===== Supplied text =====

Rwinkwavu Rwanda is slowly coming to be known as the place of good architecture. More so with the influx of architecture firms like Mass Design, Sharon Davis Designs and other reserach based organizations experimenting with low cost sustainable architecture that is community based and pivotal to the societal issues of the area. The Share houses are no different, dotting the eccentric red brick that Sharon Davis calls the material of the moment. Perhaps the quintessential material of all time, the brick traetment in the share houses brings back that nolstalgic feeling of ode to sustainable living, the good old feel for community unity and social levelling, atleast for a moment if to be politically correct.
From the Architect
Located on a hillside in rural Rwinkwavu, Rwanda, Share Houses provides 6,900 square feet of temporary housing for medical professionals from Partners In Health and Ministry of Health. Employees of the nonprofit organization and government agency live in Share Houses for as long as one year, as they perform contract work at Rwinkwavu Hospital or attend the hospital’s adjacent training facility. The facility is divided into a pair of single-story bar volumes. In each, eight bedrooms are arranged around a multi-tiered common space to promote community among various healthcare staff.

===== Records provided =====

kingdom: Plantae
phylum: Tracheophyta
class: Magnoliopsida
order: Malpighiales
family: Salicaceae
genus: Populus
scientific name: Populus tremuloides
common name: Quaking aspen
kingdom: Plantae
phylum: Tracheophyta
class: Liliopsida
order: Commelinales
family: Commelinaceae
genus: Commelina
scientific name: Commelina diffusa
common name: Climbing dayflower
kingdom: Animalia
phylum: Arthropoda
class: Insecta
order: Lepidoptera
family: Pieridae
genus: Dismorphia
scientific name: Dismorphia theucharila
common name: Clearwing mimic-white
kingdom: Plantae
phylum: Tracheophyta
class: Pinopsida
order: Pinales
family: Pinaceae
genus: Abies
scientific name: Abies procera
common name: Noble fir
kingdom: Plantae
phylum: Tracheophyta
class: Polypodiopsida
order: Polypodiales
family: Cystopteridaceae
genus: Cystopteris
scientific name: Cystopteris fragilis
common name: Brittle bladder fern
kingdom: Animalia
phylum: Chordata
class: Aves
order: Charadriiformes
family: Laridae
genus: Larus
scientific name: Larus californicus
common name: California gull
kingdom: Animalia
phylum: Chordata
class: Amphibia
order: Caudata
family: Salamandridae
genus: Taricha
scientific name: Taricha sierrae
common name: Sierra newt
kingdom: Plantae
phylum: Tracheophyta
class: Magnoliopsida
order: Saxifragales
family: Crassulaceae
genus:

=====

Write out the Share Houses text word for word, starting with "From the Architect" and going on through "various healthcare staff.".

- **Solution to this task**:
From the Architect
Located on a hillside in rural Rwinkwavu, Rwanda, Share Houses provides 6,900 square feet of temporary housing for medical professionals from Partners In Health and Ministry of Health. Employees of the nonprofit organization and government agency live in Share Houses for as long as one year, as they perform contract work at Rwinkwavu Hospital or attend the hospital’s adjacent training facility. The facility is divided into a pair of single-story bar volumes. In each, eight bedrooms are arranged around a multi-tiered common space to promote community among various healthcare staff.